┌────────
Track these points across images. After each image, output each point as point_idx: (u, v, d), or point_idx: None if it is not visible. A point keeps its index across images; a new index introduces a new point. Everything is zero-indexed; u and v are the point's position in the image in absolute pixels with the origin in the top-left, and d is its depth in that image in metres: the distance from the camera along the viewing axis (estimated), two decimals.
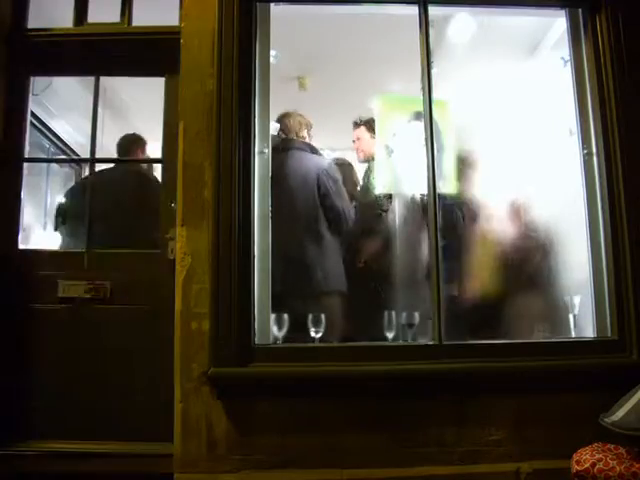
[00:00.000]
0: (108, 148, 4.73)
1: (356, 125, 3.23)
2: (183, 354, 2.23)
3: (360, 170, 3.27)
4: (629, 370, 2.20)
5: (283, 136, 2.96)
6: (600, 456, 1.71)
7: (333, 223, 2.84)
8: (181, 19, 2.48)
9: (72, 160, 4.69)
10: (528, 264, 2.84)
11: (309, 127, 3.03)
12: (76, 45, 2.64)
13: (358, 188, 3.19)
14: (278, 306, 2.42)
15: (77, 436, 2.42)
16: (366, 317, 2.64)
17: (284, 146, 2.92)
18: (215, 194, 2.26)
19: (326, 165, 2.92)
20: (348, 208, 2.90)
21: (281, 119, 2.98)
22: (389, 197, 2.96)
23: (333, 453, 2.20)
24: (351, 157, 3.36)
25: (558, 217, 2.81)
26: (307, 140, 3.02)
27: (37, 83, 2.88)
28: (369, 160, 3.15)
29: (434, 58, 2.58)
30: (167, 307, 2.32)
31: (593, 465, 1.70)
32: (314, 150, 2.99)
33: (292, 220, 2.78)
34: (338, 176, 2.93)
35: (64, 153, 4.38)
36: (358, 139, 3.24)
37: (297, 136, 2.98)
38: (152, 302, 2.49)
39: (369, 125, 3.16)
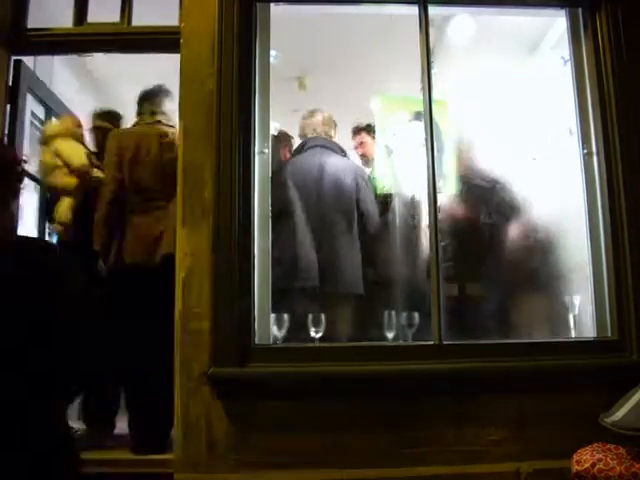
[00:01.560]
0: None
1: (357, 131, 3.23)
2: (183, 354, 2.23)
3: None
4: (629, 370, 2.20)
5: (310, 135, 2.96)
6: (600, 456, 1.71)
7: (362, 226, 2.84)
8: (181, 19, 2.48)
9: None
10: (528, 264, 2.85)
11: (336, 126, 3.03)
12: (76, 45, 2.65)
13: None
14: (292, 303, 2.47)
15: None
16: (377, 318, 2.63)
17: (312, 144, 2.92)
18: (215, 194, 2.26)
19: (362, 170, 2.94)
20: (375, 212, 2.91)
21: (307, 117, 2.98)
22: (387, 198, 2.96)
23: (333, 453, 2.20)
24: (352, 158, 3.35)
25: (558, 217, 2.81)
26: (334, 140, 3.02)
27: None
28: (372, 164, 3.16)
29: (434, 58, 2.58)
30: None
31: (593, 465, 1.69)
32: (344, 152, 2.99)
33: (322, 219, 2.80)
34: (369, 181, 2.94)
35: None
36: (361, 144, 3.23)
37: (326, 134, 2.97)
38: None
39: (369, 129, 3.17)
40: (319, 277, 2.72)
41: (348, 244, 2.79)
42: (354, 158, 3.32)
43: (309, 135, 2.96)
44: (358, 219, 2.83)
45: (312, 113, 3.00)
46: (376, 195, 2.95)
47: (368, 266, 2.86)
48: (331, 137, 3.00)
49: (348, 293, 2.78)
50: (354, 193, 2.83)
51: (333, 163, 2.88)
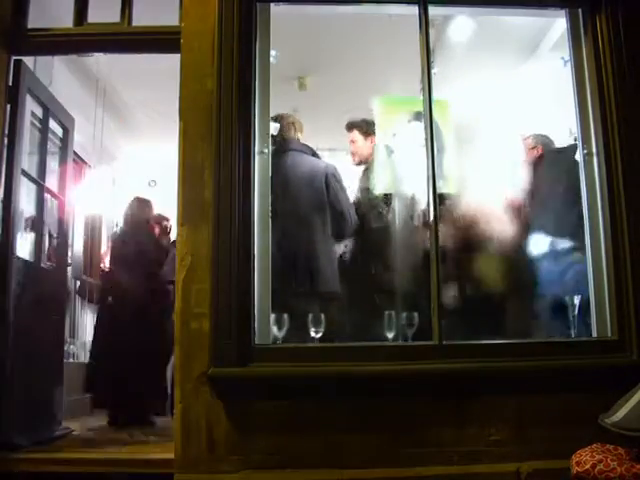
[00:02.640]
0: (108, 147, 4.74)
1: (348, 128, 3.16)
2: (183, 354, 2.23)
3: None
4: (629, 370, 2.20)
5: (280, 138, 2.92)
6: (600, 457, 1.70)
7: (337, 226, 2.83)
8: (181, 19, 2.48)
9: (72, 160, 4.69)
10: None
11: (302, 128, 3.01)
12: (76, 45, 2.65)
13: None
14: (281, 306, 2.42)
15: None
16: (367, 318, 2.63)
17: (284, 148, 2.91)
18: (215, 194, 2.26)
19: (332, 169, 2.90)
20: (352, 211, 2.89)
21: (278, 121, 2.97)
22: (387, 198, 2.95)
23: (333, 453, 2.20)
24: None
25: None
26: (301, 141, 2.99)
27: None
28: (364, 163, 3.11)
29: (434, 58, 2.58)
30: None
31: (594, 466, 1.69)
32: (314, 153, 2.97)
33: (296, 222, 2.77)
34: (343, 180, 2.91)
35: None
36: (352, 142, 3.16)
37: (293, 137, 2.95)
38: None
39: (361, 127, 3.10)
40: (296, 278, 2.71)
41: (324, 242, 2.79)
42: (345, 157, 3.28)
43: (278, 139, 2.94)
44: (333, 218, 2.82)
45: (280, 117, 2.96)
46: (366, 194, 2.94)
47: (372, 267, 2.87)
48: (299, 139, 2.98)
49: (326, 292, 2.77)
50: (324, 192, 2.81)
51: (303, 165, 2.87)
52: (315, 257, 2.77)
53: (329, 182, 2.83)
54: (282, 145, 2.91)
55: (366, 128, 3.09)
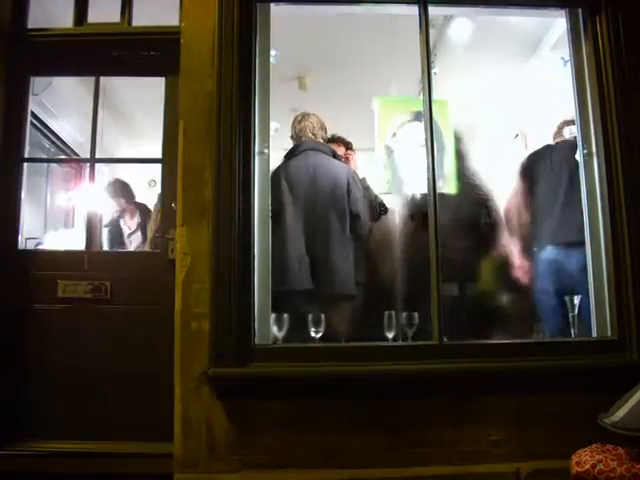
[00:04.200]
0: (108, 147, 4.73)
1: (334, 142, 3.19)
2: (183, 354, 2.23)
3: None
4: (629, 370, 2.20)
5: (305, 137, 2.94)
6: (600, 457, 1.71)
7: (355, 227, 2.82)
8: (181, 19, 2.48)
9: (72, 160, 4.70)
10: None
11: (326, 129, 3.01)
12: (76, 45, 2.65)
13: None
14: (286, 306, 2.44)
15: (77, 436, 2.42)
16: (374, 319, 2.63)
17: (305, 147, 2.91)
18: (215, 194, 2.26)
19: (353, 172, 2.90)
20: (367, 215, 2.89)
21: (301, 119, 2.98)
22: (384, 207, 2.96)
23: (333, 453, 2.20)
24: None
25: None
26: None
27: (37, 83, 2.87)
28: None
29: (434, 58, 2.58)
30: (167, 307, 2.32)
31: (594, 466, 1.69)
32: (335, 155, 2.97)
33: (315, 220, 2.78)
34: (360, 182, 2.91)
35: (64, 153, 4.39)
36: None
37: (317, 137, 2.96)
38: (152, 302, 2.49)
39: (345, 143, 3.17)
40: (312, 279, 2.71)
41: (341, 245, 2.77)
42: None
43: (303, 138, 2.95)
44: (351, 220, 2.81)
45: (306, 116, 2.99)
46: (374, 197, 2.95)
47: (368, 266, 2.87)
└────────
About this task :: All entries are to be duplicated exactly, with the pictures left out.

Answer for this exercise ::
Track these points across images. After each image, output each point as point_idx: (u, v, d), or point_idx: None if it is not visible. A point keeps its index across images; a new index introduces a new point. Everything is zero-indexed; u and v are the point's position in the image in absolute pixels with the origin in the top-left, and d is its depth in that image in metres: the distance from the camera along the viewing axis (estimated), two decimals.
[00:00.000]
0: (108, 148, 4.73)
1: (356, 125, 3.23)
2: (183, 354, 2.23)
3: (360, 170, 3.27)
4: (629, 370, 2.20)
5: (283, 136, 2.96)
6: (600, 456, 1.71)
7: (333, 223, 2.84)
8: (181, 19, 2.48)
9: (72, 160, 4.69)
10: (528, 264, 2.84)
11: (309, 127, 3.03)
12: (76, 45, 2.64)
13: (358, 188, 3.19)
14: (278, 306, 2.42)
15: (77, 436, 2.42)
16: (366, 317, 2.64)
17: (284, 146, 2.92)
18: (215, 194, 2.26)
19: (326, 165, 2.92)
20: (348, 208, 2.90)
21: (281, 119, 2.98)
22: (389, 197, 2.96)
23: (333, 453, 2.20)
24: (351, 157, 3.36)
25: (558, 217, 2.81)
26: (307, 140, 3.02)
27: (37, 83, 2.88)
28: (369, 160, 3.15)
29: (434, 58, 2.58)
30: (167, 307, 2.32)
31: (593, 465, 1.70)
32: (314, 150, 2.99)
33: (292, 220, 2.78)
34: (338, 176, 2.93)
35: (64, 153, 4.38)
36: (358, 139, 3.24)
37: (297, 136, 2.98)
38: (152, 302, 2.49)
39: (369, 125, 3.16)
[00:01.560]
0: None
1: (357, 131, 3.23)
2: (183, 354, 2.23)
3: None
4: (629, 370, 2.20)
5: (310, 135, 2.96)
6: (600, 456, 1.71)
7: (362, 226, 2.84)
8: (181, 19, 2.48)
9: None
10: (528, 264, 2.85)
11: (336, 126, 3.03)
12: (76, 45, 2.65)
13: None
14: (292, 303, 2.47)
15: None
16: (377, 318, 2.63)
17: (312, 144, 2.92)
18: (215, 194, 2.26)
19: (362, 170, 2.94)
20: (375, 212, 2.91)
21: (307, 117, 2.98)
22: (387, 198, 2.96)
23: (333, 453, 2.20)
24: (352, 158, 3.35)
25: (558, 217, 2.81)
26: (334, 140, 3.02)
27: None
28: (372, 164, 3.16)
29: (434, 58, 2.58)
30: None
31: (593, 465, 1.69)
32: (344, 152, 2.99)
33: (322, 219, 2.80)
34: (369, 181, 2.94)
35: None
36: (361, 144, 3.23)
37: (326, 134, 2.97)
38: None
39: (369, 129, 3.17)
40: (319, 277, 2.72)
41: (348, 244, 2.79)
42: (354, 158, 3.32)
43: (309, 135, 2.96)
44: (358, 219, 2.83)
45: (312, 113, 3.00)
46: (376, 195, 2.95)
47: (368, 266, 2.86)
48: (331, 137, 3.00)
49: (348, 293, 2.78)
50: (354, 193, 2.83)
51: (333, 163, 2.88)
[00:02.640]
0: (108, 147, 4.74)
1: (348, 128, 3.16)
2: (183, 354, 2.23)
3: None
4: (629, 370, 2.20)
5: (280, 138, 2.92)
6: (600, 457, 1.70)
7: (337, 226, 2.83)
8: (181, 19, 2.48)
9: (72, 160, 4.69)
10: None
11: (302, 128, 3.01)
12: (76, 45, 2.65)
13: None
14: (281, 306, 2.42)
15: None
16: (367, 318, 2.63)
17: (284, 148, 2.91)
18: (215, 194, 2.26)
19: (332, 169, 2.90)
20: (352, 211, 2.89)
21: (278, 121, 2.97)
22: (387, 198, 2.95)
23: (333, 453, 2.20)
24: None
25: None
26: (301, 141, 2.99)
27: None
28: (364, 163, 3.11)
29: (434, 58, 2.58)
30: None
31: (594, 466, 1.69)
32: (314, 153, 2.97)
33: (296, 222, 2.77)
34: (343, 180, 2.91)
35: None
36: (352, 142, 3.16)
37: (293, 137, 2.95)
38: None
39: (361, 127, 3.10)
40: (296, 278, 2.71)
41: (324, 242, 2.79)
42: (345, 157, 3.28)
43: (278, 139, 2.94)
44: (333, 218, 2.82)
45: (280, 117, 2.96)
46: (366, 194, 2.94)
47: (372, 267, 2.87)
48: (299, 139, 2.98)
49: (326, 292, 2.77)
50: (324, 192, 2.81)
51: (303, 165, 2.87)
52: (315, 257, 2.77)
53: (329, 182, 2.83)
54: (282, 145, 2.91)
55: (366, 128, 3.09)
[00:04.200]
0: (108, 147, 4.73)
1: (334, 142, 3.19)
2: (183, 354, 2.23)
3: None
4: (629, 370, 2.20)
5: (305, 137, 2.94)
6: (600, 457, 1.71)
7: (355, 227, 2.82)
8: (181, 19, 2.48)
9: (72, 160, 4.70)
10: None
11: (326, 129, 3.01)
12: (76, 45, 2.65)
13: None
14: (286, 306, 2.44)
15: (77, 436, 2.42)
16: (374, 319, 2.63)
17: (305, 147, 2.91)
18: (215, 194, 2.26)
19: (353, 172, 2.90)
20: (367, 215, 2.89)
21: (301, 119, 2.98)
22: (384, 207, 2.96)
23: (333, 453, 2.20)
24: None
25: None
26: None
27: (37, 83, 2.87)
28: None
29: (434, 58, 2.58)
30: (167, 307, 2.32)
31: (594, 466, 1.69)
32: (335, 155, 2.97)
33: (315, 220, 2.78)
34: (360, 182, 2.91)
35: (64, 153, 4.39)
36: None
37: (317, 137, 2.96)
38: (152, 302, 2.49)
39: (345, 143, 3.17)
40: (312, 279, 2.71)
41: (341, 245, 2.77)
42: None
43: (303, 138, 2.95)
44: (351, 220, 2.81)
45: (306, 116, 2.99)
46: (374, 197, 2.95)
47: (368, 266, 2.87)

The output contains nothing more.